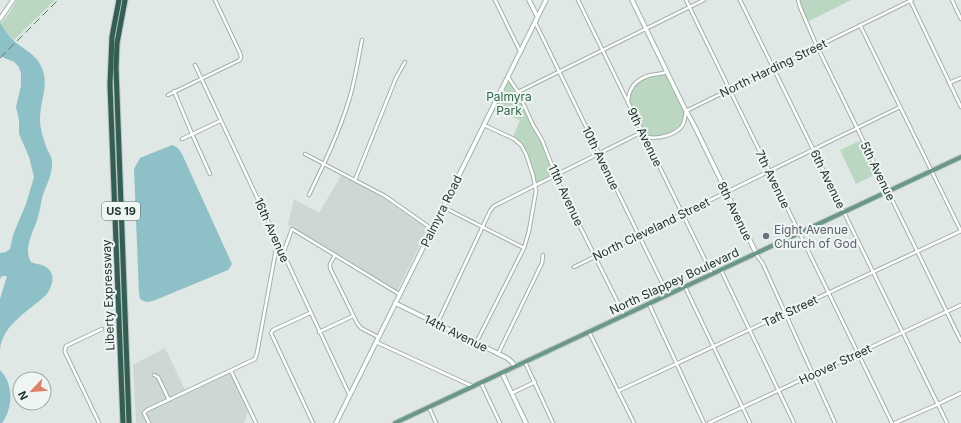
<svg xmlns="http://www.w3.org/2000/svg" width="961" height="423" font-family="Inter,sans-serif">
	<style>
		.built { fill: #ced8d3 }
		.green { fill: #bbd7c1 }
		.water { fill: #8ec0c7 }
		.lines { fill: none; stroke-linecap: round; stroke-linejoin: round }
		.street-casing { stroke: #a3afaa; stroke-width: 4.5 }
		.secondary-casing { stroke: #a0b3ab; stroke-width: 5.5 }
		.primary-casing { stroke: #bdc3c1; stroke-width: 6 }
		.highway-casing { stroke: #bdc3c1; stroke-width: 7 }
		.street { stroke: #fff; stroke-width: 2.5 }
		.secondary { stroke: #fff; stroke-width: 3.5 }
		.primary { stroke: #69988b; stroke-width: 4 }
		.highway { stroke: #325e54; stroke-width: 5 }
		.rail { stroke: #5d726c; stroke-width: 1; stroke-dasharray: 8 4; stroke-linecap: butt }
		.worship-dot { fill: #6b7280; stroke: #eff5f2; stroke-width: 1.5 }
		.labels { text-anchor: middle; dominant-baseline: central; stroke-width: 4; stroke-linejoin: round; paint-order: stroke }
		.shield { fill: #eff5f2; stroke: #606f6a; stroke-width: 1 }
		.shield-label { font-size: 11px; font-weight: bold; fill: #223630 }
		.street-label { font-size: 12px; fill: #223630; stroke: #eff5f2 }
		.park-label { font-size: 12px; fill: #326845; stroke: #eff5f2 }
		.worship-label { font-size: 12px; fill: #5b616d; stroke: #eff5f2; text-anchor: start }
	</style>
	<rect width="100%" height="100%" fill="#dfe8e4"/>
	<!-- built -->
	<g class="built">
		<path d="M342 174 382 197 428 229 397 291 288 225 294 199 319 213Z"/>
		<path d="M165 348 187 394 230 372 248 412 244 423H136L133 365Z"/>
	</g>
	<!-- green -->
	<g class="green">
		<path d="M17 0H55L14 40C9 34 4 31 1 24L10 12Z"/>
		<path d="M799 0H851L807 22Z"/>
		<path d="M667 72C670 79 685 105 686 111 688 135 661 137 644 136L628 104 629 97 635 84 651 75Z"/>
		<path d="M507 77C528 107 542 141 555 175L536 185 524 150 513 137 520 120 491 110Z"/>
		<path d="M862 140 878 173 856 184 840 150Z"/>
	</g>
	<!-- water -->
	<g class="water">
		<path d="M0 22C4 30 12 40 19 45 26 50 33 54 38 61 52 81 40 98 40 120 40 129 44 140 47 149 49 153 51 156 52 160 53 172 48 182 44 192 41 199 41 206 39 213 36 229 22 246 31 262 35 264 40 264 44 266 57 272 53 286 46 295 29 311 3 324 0 349V299L7 276H2L0 279V253L6 252 10 249 13 235 26 204 34 177 29 157 19 134V120L16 107 21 86V73L18 66 14 62 0 56Z"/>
		<path d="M172 145 178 148 182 154 232 264 228 270 153 301 146 302 140 299 139 293 134 169 140 158Z"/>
		<path d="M0 370C14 384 13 408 2 423H0Z"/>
	</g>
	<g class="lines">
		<!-- street casing -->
		<g class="street-casing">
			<g id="street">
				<path d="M495 0 520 51"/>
				<path d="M578 0 712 274"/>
				<path d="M686 0 892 423"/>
				<path d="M740 0 947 423"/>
				<path d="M798 0 800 7 815 42 961 341"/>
				<path d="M910 0 961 107"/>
				<path d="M952 0 961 19"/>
				<path d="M535 22 668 295"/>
				<path d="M860 25 961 231"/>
				<path d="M195 65 350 396"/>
				<path d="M508 77 518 92 533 125 542 140 560 186 624 315"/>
				<path d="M949 83 961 78"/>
				<path d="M174 91 192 134 210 174"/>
				<path d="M518 92 704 0"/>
				<path d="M168 95 240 60 241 57 240 53 215 0"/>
				<path d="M628 103C628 88 636 79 651 75 656 74 661 74 667 72"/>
				<path d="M644 136C655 140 675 136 682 126 685 122 685 116 686 111L912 0"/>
				<path d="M182 139 220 121"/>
				<path d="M305 154 385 196 432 229"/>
				<path d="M355 180 396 78 405 62"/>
				<path d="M309 195C324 164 339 133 349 100 355 81 358 60 362 40"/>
				<path d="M443 207 524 248"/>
				<path d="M283 254 292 229 399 294"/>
				<path d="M756 254 763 264 835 423"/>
				<path d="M335 255 330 264V268L357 323 361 328 378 337"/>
				<path d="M574 267 900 107"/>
				<path d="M721 270 794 423"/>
				<path d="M685 287 750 423"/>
				<path d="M649 304 704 423"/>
				<path d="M310 313 273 330 271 333 313 423"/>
				<path d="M437 324 490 211 494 206 642 132"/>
				<path d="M319 332 353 316"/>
				<path d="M589 332 634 423"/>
				<path d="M376 342 472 386"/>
				<path d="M476 343 524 248 529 231 536 191 533 175 526 154 521 145 514 139 484 125"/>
				<path d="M65 349V352L99 423"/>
				<path d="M65 349 66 346 102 329"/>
				<path d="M498 354 542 263 543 255"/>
				<path d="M525 362 553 423"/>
				<path d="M231 371 256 423"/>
				<path d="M154 375 158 377 169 400"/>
				<path d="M481 383 500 423"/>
				<path d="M618 391 961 231"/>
				<path d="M512 393 535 382"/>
				<path d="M429 407 436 423"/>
				<path d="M149 423 144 413 147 410 255 359 257 353 277 244"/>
				<path d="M709 423 961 305"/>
				<path d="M895 423 934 406 961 393"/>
			</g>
		</g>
		<!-- secondary casing -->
		<g class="secondary-casing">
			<g id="secondary">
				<path d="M529 0 537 16"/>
				<path d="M632 0 684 107 694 125 756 253"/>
				<path d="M0 19 13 0"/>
				<path d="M395 303 507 358 512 362 515 367"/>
				<path d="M502 373 526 423"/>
				<path d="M336 423 546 0"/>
			</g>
		</g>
		<!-- primary casing -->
		<g class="primary-casing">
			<path id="primary" d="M395 423 961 157"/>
		</g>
		<!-- highway casing -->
		<g class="highway-casing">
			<g id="highway">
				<path d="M119 0 112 37 110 85 123 423"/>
				<path d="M125 0 117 43 116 68 129 423"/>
			</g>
		</g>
		<!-- street -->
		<use href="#street" class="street"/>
		<!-- secondary -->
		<use href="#secondary" class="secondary"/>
		<!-- primary -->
		<use href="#primary" class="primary"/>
		<!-- highway -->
		<use href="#highway" class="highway"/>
		<!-- rail -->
		<path class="rail" d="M0 58 58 0"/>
	</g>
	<!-- markers -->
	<circle class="worship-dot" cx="766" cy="236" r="4"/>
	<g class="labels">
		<!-- shield labels -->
		<rect class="shield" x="102" y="202" width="38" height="18" rx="3"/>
		<g class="shield-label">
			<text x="121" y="211">US 19</text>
		</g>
		<!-- street labels -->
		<g class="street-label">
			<text transform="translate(773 68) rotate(-26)">North Harding Street</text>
			<text transform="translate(645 137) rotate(64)">9th Avenue</text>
			<text transform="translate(601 158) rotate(64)">10th Avenue</text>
			<text transform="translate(878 171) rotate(64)">5th Avenue</text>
			<text transform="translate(773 179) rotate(64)">7th Avenue</text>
			<text transform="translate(828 179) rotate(64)">6th Avenue</text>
			<text transform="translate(566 195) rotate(65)">11th Avenue</text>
			<text transform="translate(441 211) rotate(-64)">Palmyra Road</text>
			<text transform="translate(735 211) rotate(64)">8th Avenue</text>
			<text transform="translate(651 229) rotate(-26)">North Cleveland Street</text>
			<text transform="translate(272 230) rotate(66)">16th Avenue</text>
			<text transform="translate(674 281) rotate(-25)">North Slappey Boulevard</text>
			<text transform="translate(108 295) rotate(-92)">Liberty Expressway</text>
			<text transform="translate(790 311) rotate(-25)">Taft Street</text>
			<text transform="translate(456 333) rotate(26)">14th Avenue</text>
			<text transform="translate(835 364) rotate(-25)">Hoover Street</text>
		</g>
		<!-- park labels -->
		<g class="park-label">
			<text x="509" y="96">Palmyra<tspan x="509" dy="14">Park</tspan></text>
		</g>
		<!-- worship labels -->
		<g class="worship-label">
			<text x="774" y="229">Eight Avenue<tspan x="774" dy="14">Church of God</tspan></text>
		</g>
	</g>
	<!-- north arrow -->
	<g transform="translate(32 391) rotate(244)"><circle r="19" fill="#eff5f2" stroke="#9da9a4"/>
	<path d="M0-3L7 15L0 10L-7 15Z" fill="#df8166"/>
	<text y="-6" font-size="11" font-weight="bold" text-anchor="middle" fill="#223630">N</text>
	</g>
</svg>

· · · · · · ·

Where the word "lines" occurs in a line of the records, copy that line.

		.lines { fill: none; stroke-linecap: round; stroke-linejoin: round }
	<g class="lines">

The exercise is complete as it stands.